No conjunto, Chicão mesclava o gosto pelo paisagismo – que os alemães, etnia à qual os menonitas miscigenaram cada gota de seu sangue holandês, tanto cultivam (vide os fotoclubes) –; a atmosfera requintada da iconografia europeia, à moda Felix Nadar; os truques próprios dos retratos em estúdio – seu ganha-pão desde a mocidade; e, claro, o aprendizado adquirido numa casa de malucos chamada “jornal”. Há momentos em que parece emular o norte-americano Walker Evans, fotógrafo da Depressão Americana, mas não há registros de que tenha conhecido essa produção. O mesmo se diga da influência de Cartier-Bresson.
Grão a grão, “Xreda”, como Marcos é conhecido, organiza as fotos deixadas pelo avô e tenta entender sua trajetória. Tem palpites. “Eu diria que ele captou o espírito da época”, resume, sobre a produção invulgar de Chicão. A empreitada está engatinhando. O acervo, digitalizado, contabiliza menos 300 imagens. A maior parte é oriunda dos álbuns dos cinco filhos de Gortz e dos arquivos dos menonitas do Boqueirão, que o tiveram mais como fotógrafo contumaz do que como um irmão piedoso, espartilho ao qual se rendeu na velhice, depois do derrame que o aposentou em 1978.
Resta reunir a produção feita para os jornais; as fotos de casamentos, tiradas para complemento de renda; e a produção espontânea – das melhores, diga-se. Bastava alguém passar ao lado do balcão em que estava, no Bar do Luís, por exemplo, para ser alçado da categoria de anônimo à de esfinge. Encontrar esse material é que são elas – um trabalho de perícia. Por serem fotos afetivas, a suspeita é que estejam bem guardadas em acervos particulares, à espera de um scanner, de uma legenda e da generosidade dos proprietários em partilhá-las.
A pior notícia vem do acervo em jornal. Na segunda metade dos anos 1970, uma chuva forte devassou o departamento fotográfico da Gazeta do Povo, avariando os negativos da editora, à base de gelatina. O que Chicão produziu ali entre 1962 e 1978 virou gosma. As fotos impressas para ilustrar as edições diárias não tiveram destino muito melhor – químicos vencidos, arquivamento de imagens mal saídas do varal e arquivistas genocidas deixaram pouco para contar.

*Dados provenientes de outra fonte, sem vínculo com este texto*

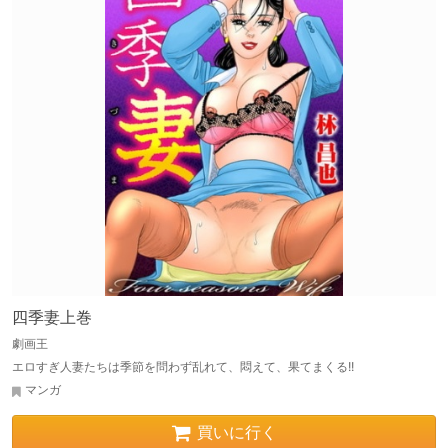
四季妻上巻
劇画王
エロすぎ人妻たちは季節を問わず乱れて、悶えて、果てまくる!!
マンガ
買いに行く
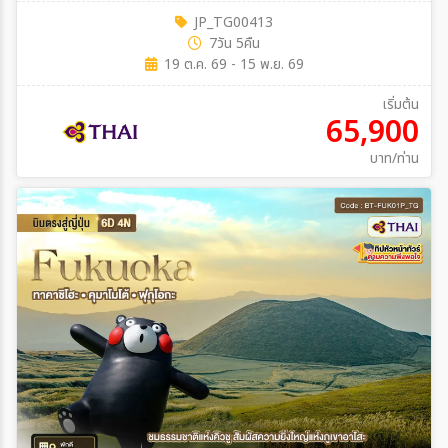
JP_TG00413
7วัน 5คืน
19 ต.ค. 69 - 15 พ.ย. 69
เริ่มต้น
65,900
บาท/ท่าน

Para piorar, nas versões impressas, o jornal não dava créditos ao autor. “A vantagem é que o Chicão tinha uma marca. Se eu olhar os jornais, sei que cada um de nós fez”, observa o fotógrafo Urutides Borges, 85, parceiro de Gortz na Gazeta a partir de 1966, voluntário na tarefa de encontrar vestígios do homem que se dividiu em milhares de imagens, livres como ele.